The result: no doubt a quiet word in the ear of a couple of guys hiding out in Vegas—let’s say Dimitri and Ivan—who are ordered to find out the amazing truth, and in doing so, they are discovered by the security teams at Area 51. The result: two important Russian spies have been captured and interrogated and no real secrets have been compromised, all as a result of an amazing plan to reel the Russians in by having Lazar swear to the world that the U.S. government has a highly classified UFO program when, just maybe, it really doesn’t in the slightest.

On this same issue, it’s worth noting one specific, short statement that Lazar made to George Knapp regarding what was going on at S-4. Lazar told Knapp that while he, Lazar, was at the base, the staff “play so many mind games there.” Lazar also admitted that certain memories from his time spent at Area 51 were not just hazy but suspiciously hazy. This was something that led Lazar to believe that his mind had been tampered with—possibly chemicals, hypnosis, and MKUltra-type “mind-control” technologies—all of which we’ll come to later to demonstrate how such technologies are incredibly successful in achieving their sinister goals.
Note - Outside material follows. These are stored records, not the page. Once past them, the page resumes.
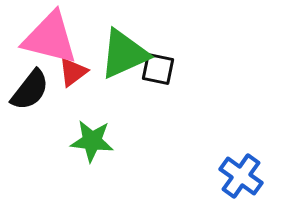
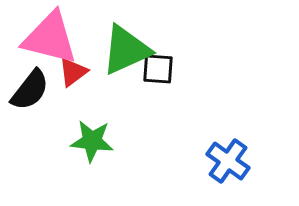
green triangle: moved 2 px right, 4 px up
black square: rotated 8 degrees counterclockwise
blue cross: moved 13 px left, 15 px up
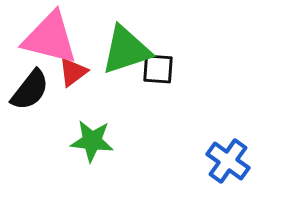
green triangle: rotated 6 degrees clockwise
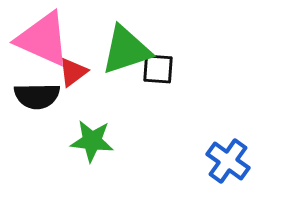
pink triangle: moved 7 px left, 1 px down; rotated 10 degrees clockwise
black semicircle: moved 7 px right, 6 px down; rotated 51 degrees clockwise
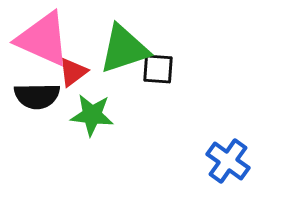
green triangle: moved 2 px left, 1 px up
green star: moved 26 px up
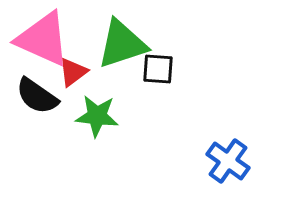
green triangle: moved 2 px left, 5 px up
black semicircle: rotated 36 degrees clockwise
green star: moved 5 px right, 1 px down
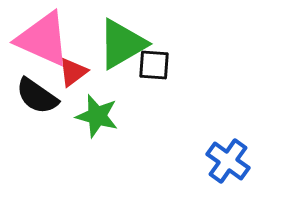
green triangle: rotated 12 degrees counterclockwise
black square: moved 4 px left, 4 px up
green star: rotated 9 degrees clockwise
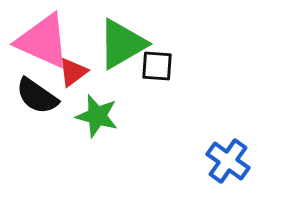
pink triangle: moved 2 px down
black square: moved 3 px right, 1 px down
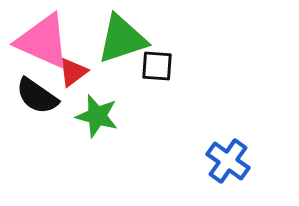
green triangle: moved 5 px up; rotated 12 degrees clockwise
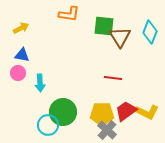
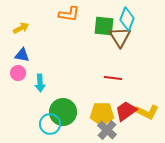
cyan diamond: moved 23 px left, 13 px up
cyan circle: moved 2 px right, 1 px up
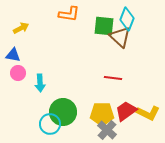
brown triangle: rotated 15 degrees counterclockwise
blue triangle: moved 9 px left
yellow L-shape: moved 1 px right, 1 px down
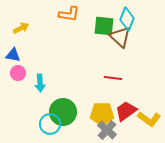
yellow L-shape: moved 1 px right, 6 px down; rotated 10 degrees clockwise
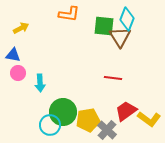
brown triangle: rotated 15 degrees clockwise
yellow pentagon: moved 14 px left, 6 px down; rotated 10 degrees counterclockwise
cyan circle: moved 1 px down
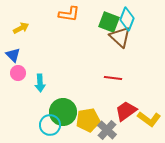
green square: moved 5 px right, 4 px up; rotated 15 degrees clockwise
brown triangle: rotated 15 degrees counterclockwise
blue triangle: rotated 35 degrees clockwise
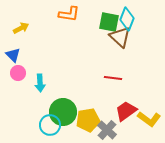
green square: rotated 10 degrees counterclockwise
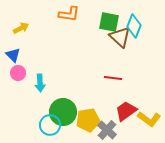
cyan diamond: moved 7 px right, 7 px down
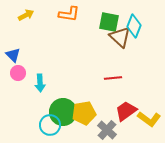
yellow arrow: moved 5 px right, 13 px up
red line: rotated 12 degrees counterclockwise
yellow pentagon: moved 4 px left, 7 px up
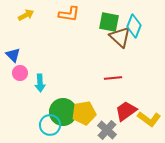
pink circle: moved 2 px right
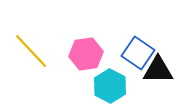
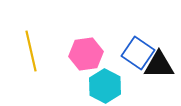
yellow line: rotated 30 degrees clockwise
black triangle: moved 1 px right, 5 px up
cyan hexagon: moved 5 px left
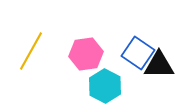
yellow line: rotated 42 degrees clockwise
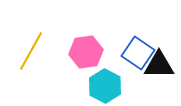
pink hexagon: moved 2 px up
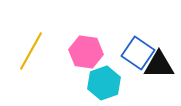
pink hexagon: rotated 16 degrees clockwise
cyan hexagon: moved 1 px left, 3 px up; rotated 12 degrees clockwise
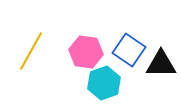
blue square: moved 9 px left, 3 px up
black triangle: moved 2 px right, 1 px up
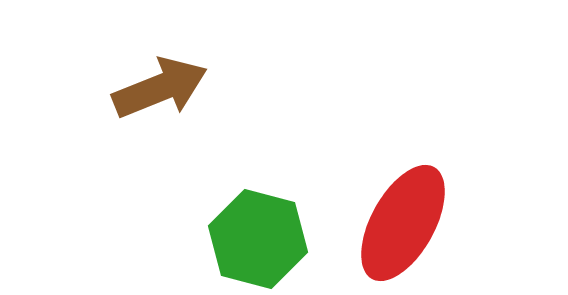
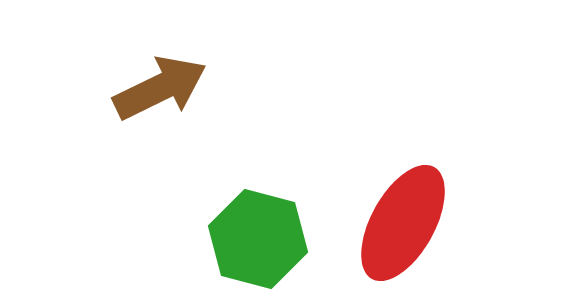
brown arrow: rotated 4 degrees counterclockwise
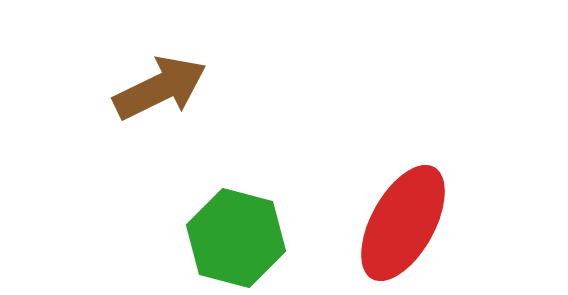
green hexagon: moved 22 px left, 1 px up
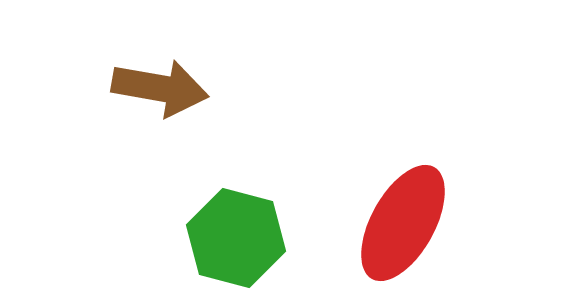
brown arrow: rotated 36 degrees clockwise
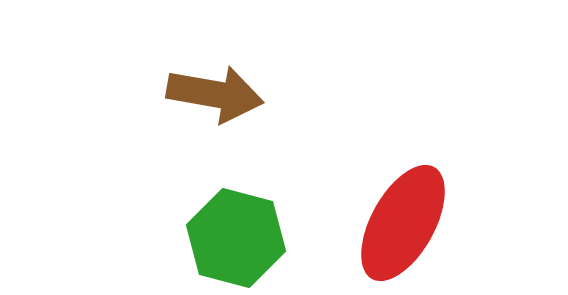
brown arrow: moved 55 px right, 6 px down
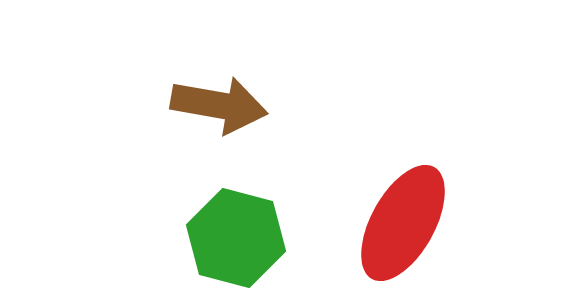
brown arrow: moved 4 px right, 11 px down
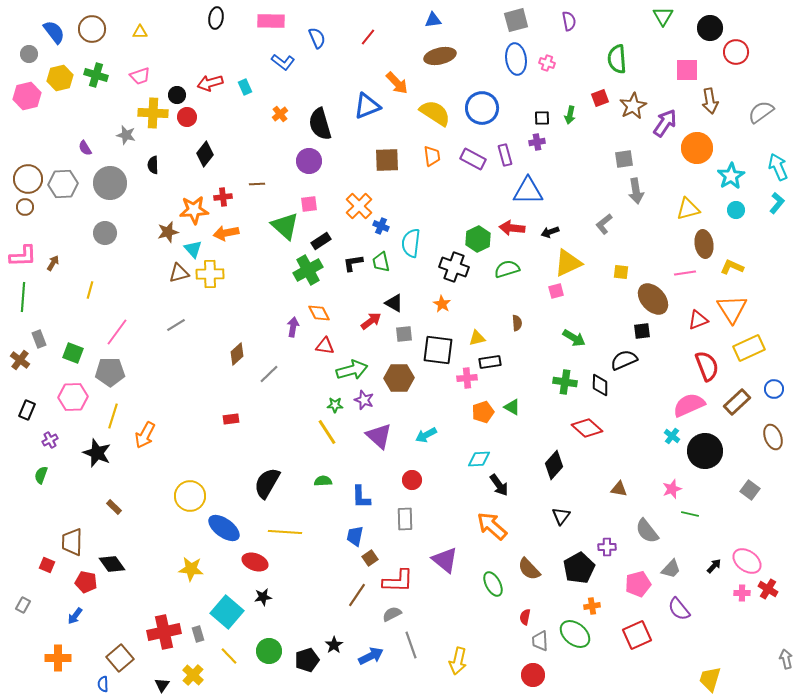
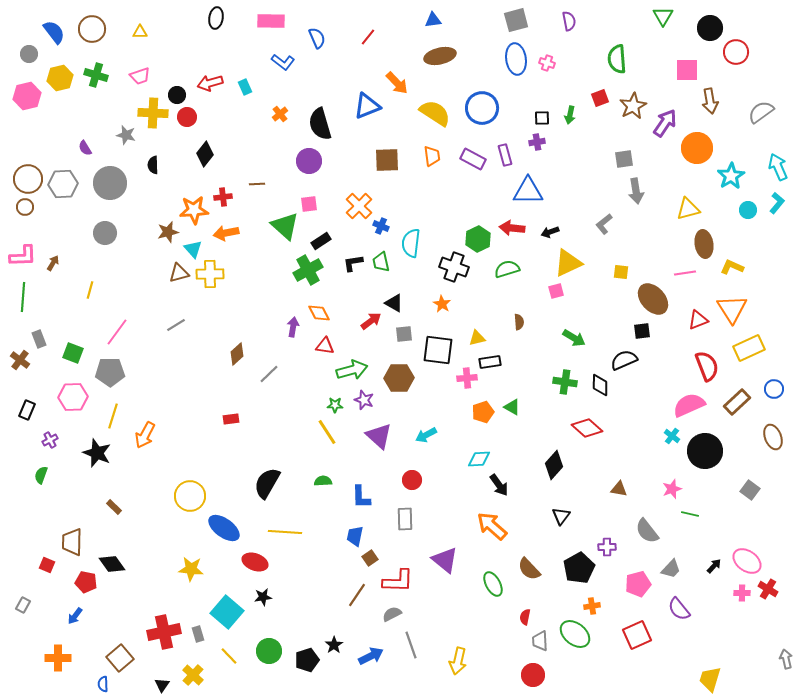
cyan circle at (736, 210): moved 12 px right
brown semicircle at (517, 323): moved 2 px right, 1 px up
On the other hand, though, and as we’ll now see, certain data and evidence suggests that everything really did go down just as Lazar claimed it did. The year 1989 was also notable, in relation to Area 51, for another reason of incredible proportions: did a secret transfer occur then of an unknown number of alien bodies from Area 51 to the ultrasecret, Utah-based Dugway Proving Ground? That’s the claim of a man named “Mitchell Baxter,” who worked on a tunneling program at Dugway in the early 1990s. According to Baxter, a colleague who also worked on that same program to expand certain underground facilities at Dugway shared with Baxter what he knew, having worked on similar tunneling and excavating projects at Area 51.

While the data was scant, Baxter’s informant claimed that a number of alien corpses were transferred to Dugway from Area 51 for a very serious and disturbing reason. At some point in 1989, several technicians who were involved in the autopsy of a number of dead aliens that were recovered from a UFO crash somewhere near the fringes of Area 51 were killed by what was suspected of being a deadly, fast-acting alien virus (shades of one of the stories told to John at Area 51 in the early 1970s). The lab in which the autopsies occurred was quickly locked down, and the bodies were transferred to Dugway, which was in a far better position to handle matters relative to viruses and biological warfare.